The figures below show the average net price — cost after all grant and scholarship aid — broken out by family income.
| Family Income | Average Net Price |
|---|---|
| $0 – $48,000 | $13,517 |
| $30,001 – $75,000 | $15,570 |
| Over $75,000 | $21,917 |
The numbers above are post-aid net prices, so they already account for grants and scholarships.
Net price is the average annual cost after grants and scholarships are subtracted from the published cost of attendance — the figure closest to what a typical aid-receiving student actually pays.
| Cohort | Average Net Price |
|---|---|
| On-campus title-IV students | $14,072 |
| Off-campus title-IV students | $15,770 |
For an estimate tailored to your family circumstances, see Mercy’s online cost calculator: www.mercy.edu/admissions/financial-aid/net-price-calculator/.
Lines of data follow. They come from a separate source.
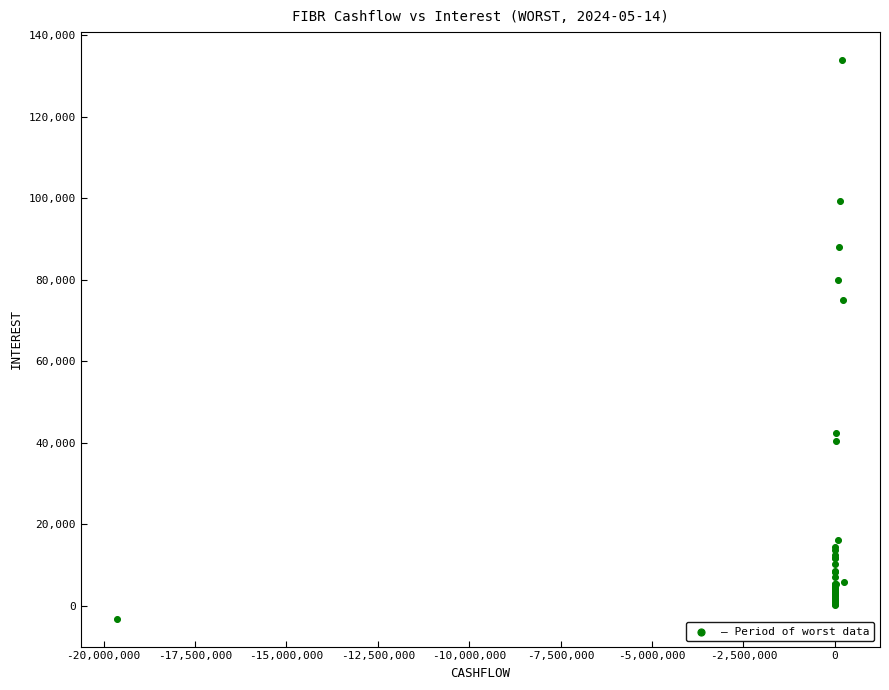

What Y value in the scatter plot is closest to 65374?

74990.5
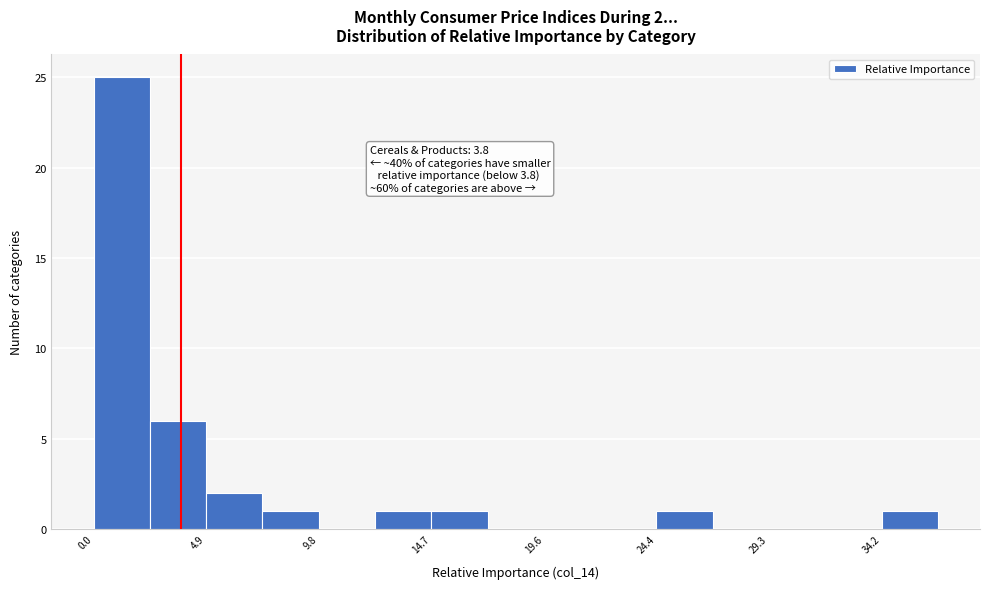

Which range on the x-axis has the tallest bar?

0.0 to 2.5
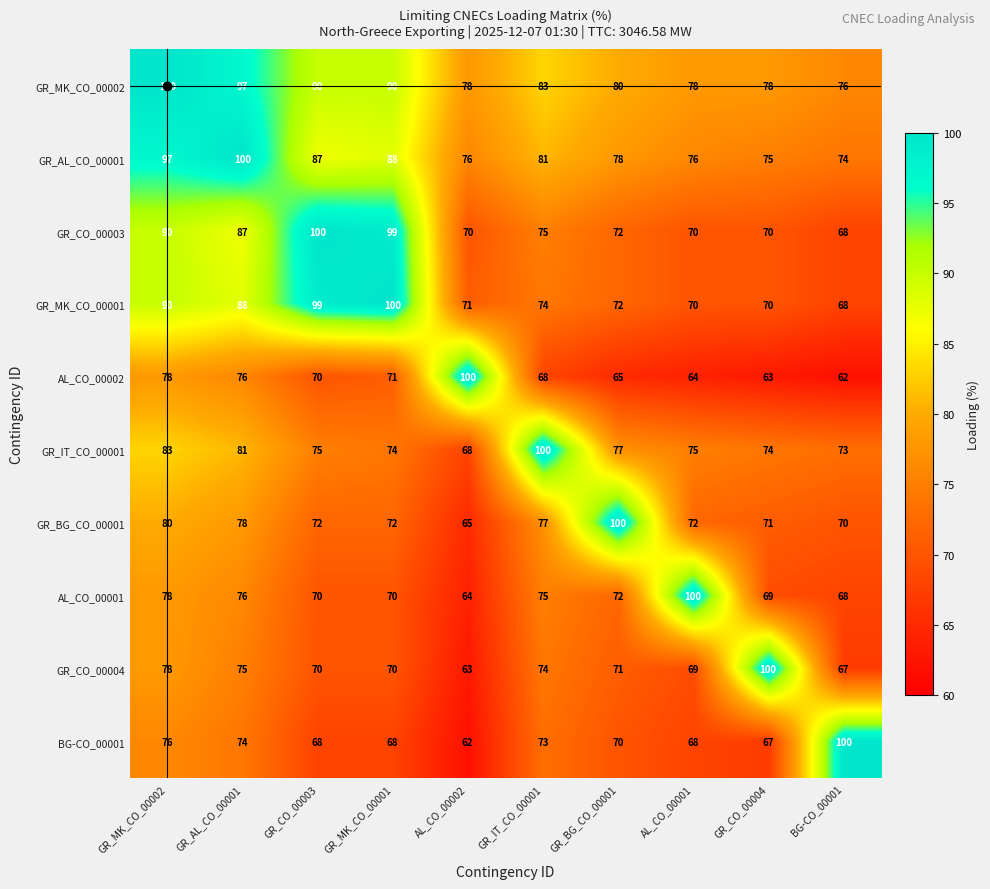

What is the greatest value displayed?

100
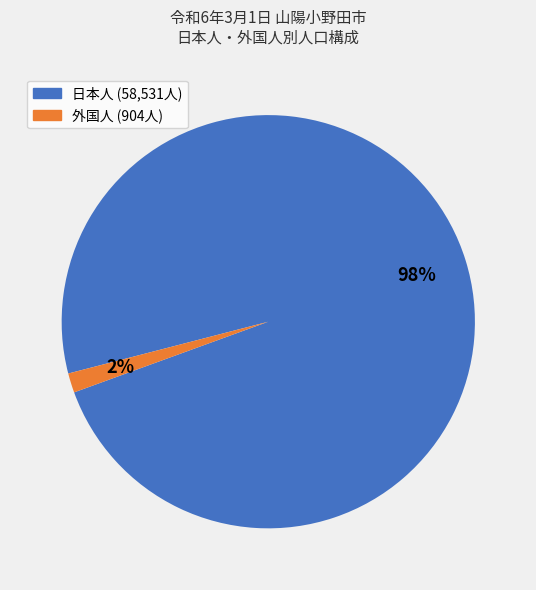

Is there any slice that represents more than half of the pie?

Yes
Graduating students at Mercy carry a median federal student debt of $15,000 of federal student loans.
| Metric | Amount |
|---|---|
| Median federal debt (all student-aid borrowers) | $15,000 |
| Median federal debt (graduates only) | $19,637 |
| Typical 10-year monthly payment (graduates) | $208.18/mo |
At a typical 10-year repayment schedule, the median graduate would pay about the monthly figure above.
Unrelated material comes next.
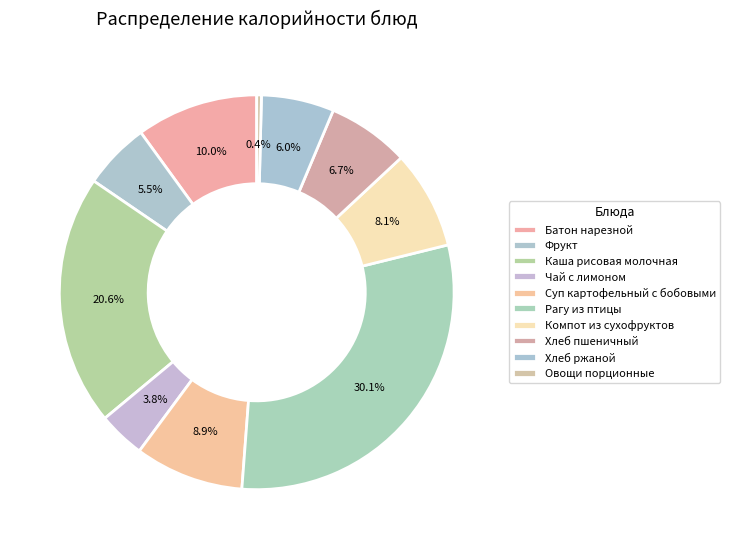

What is the largest slice in the pie chart?

Рагу из птицы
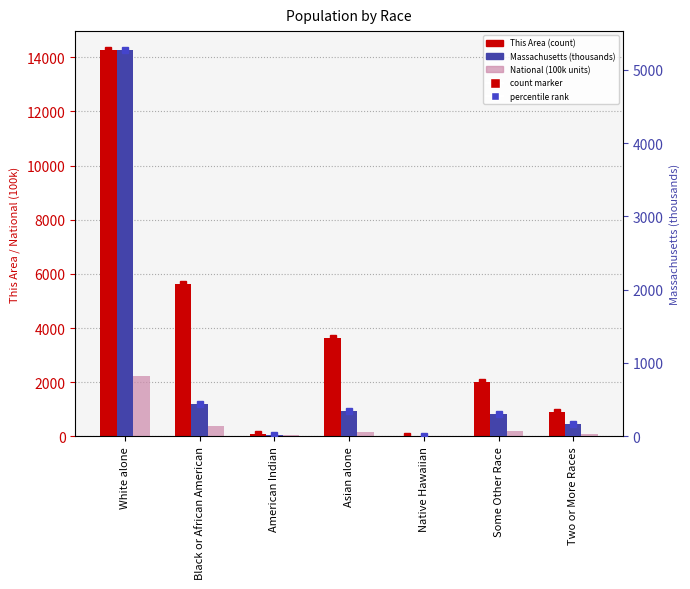

Rank the series by their maximum value, from highest to lowest.

This Area, Massachusetts (thousands), National (100k units)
A single median figure conceals how much debt outcomes differ student to student. These percentiles trace how cumulative federal debt is spread among borrowers at Mercy.
| Percentile | Cumulative Federal Debt |
|---|---|
| 10th percentile (lowest-debt students) | $3,500 |
| 25th percentile | $7,171 |
| 75th percentile | $27,000 |
| 90th percentile (highest-debt students) | $36,762 |
The figures below break down median federal debt by income tier, first-generation status, and dependency.
Median Debt by Income Bracket
| Income tier | Median federal debt |
|---|---|
| Low income | $14,901 |
| Middle income | $15,000 |
| High income | $16,250 |
First-Generation Comparison
| Cohort | Median federal debt |
|---|---|
| First-generation students | $15,200 |
| Continuing-generation students | $14,250 |
Dependency-Status Comparison
| Cohort | Median federal debt |
|---|---|
| Dependent students | $14,225 |
| Independent students | $17,750 |
The figure below distills the debt data into a single burden category for Mercy.
Most undergraduate borrowing runs through the federal Stafford loan program. The aggregate figures below show how active the program is at Mercy:
| Metric | Value |
|---|---|
| Stafford loan recipients | 43423 |
| Total Stafford loan amount | $1,269,706,576 |
If you are a veteran or active-duty service member, the GI Bill and DoD Tuition Assistance are the primary federal programs you can use at this school.
GI Bill volume
| Metric | Value |
|---|---|
| GI Bill recipients | 112 |
| Total GI Bill amount | $1,790,199 |
| Average GI Bill amount per recipient | $15,984 |
Active-duty Tuition Assistance recipients
| Metric | Value |
|---|---|
| DoD Tuition Assistance recipients | 1 |
| Total DoD amount | $4,500 |
| Average DoD amount per recipient | $4,500 |
References
More about our data sources and methodologies.